The second question is more complex: Are the courts actually overturning the will of the people by stopping some of the Trump administration’s actions? Put another way, do voters support the administration’s actions that courts have blocked? And if not, does President Trump nevertheless have a mandate to govern as he pleases, given his win in November?

I’ll start by throwing Vance a bone—it is true that in broad strokes, the “will of the American people” is with Trump’s agenda, especially the part about closing the border and deporting illegal immigrants convicted of crimes. But when polls ask detailed questions about actions Trump has taken that courts are questioning—ending birthright citizenship, deporting immigrants to places like Libya, and canceling college students’ visas, for example—most Americans are opposed to the policy specifics.

Whether Trump has a mandate to act regardless of public opinion on any specific policy depends on how you define “mandate.” Yes, Republicans won the presidency and have control of both chambers of Congress. At the same time, Trump and Vance won 49.8 percent of the vote—just under half. It’s not an overwhelming, Reagan-in-1984-type mandate.

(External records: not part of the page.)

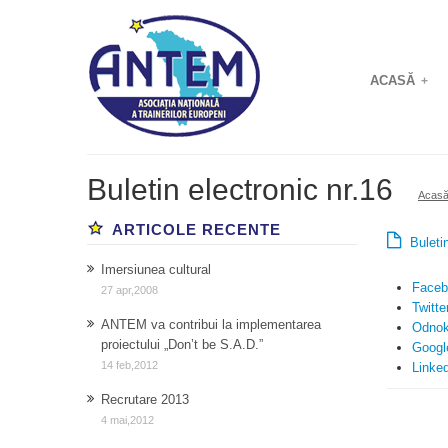
ACASĂ
+
Buletin electronic nr.16
Acas
ARTICOLE RECENTE
Buletin
Imersiunea cultural
Faceb
27 apr,2008
Twitte
ANTEM va contribui la implementarea
Odnok
proiectului „Don’t be S.A.D.”
Googl
14 feb,2012
Linke
Recrutare 2013
4 mai,2012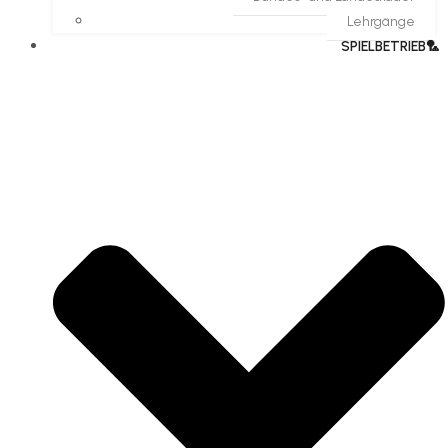
Lehrgänge
SPIELBETRIEB🏸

Nor do presidents necessarily have to govern according to public opinion. Representative democracy means that voters hire representatives to use their judgment. It also means those representatives will face consequences at the ballot box if they go too far astray from what most people want.

Trump no longer has to worry about his own reelection, but congressional Republicans will. If Republicans lose control of the House, any chance of passing MAGA legislation in Congress comes to a halt. It’s in Republicans’ interest for Trump to keep the public generally happy lest he lose that claim to a mandate.

We can bicker back and forth about the role of public opinion in how representatives set policy. It’s an interesting debate to have—although possibly moot for 2026 if the focus is on the economy.

But if we’re using majority support from the American public as a marker of what should happen as Vance suggests, I have one more data point for the vice president and Congress: 56 percent say an individual federal district judge should be able to block a president’s policy for the entire country, and only 28 percent agree with Vance. A 48 percent plurality of Republicans are on the judges’ side; 40 percent are with Vance.

It looks like the will of the people has spoken.

Contributing editor Natalie Jackson is a vice president at GQR Research.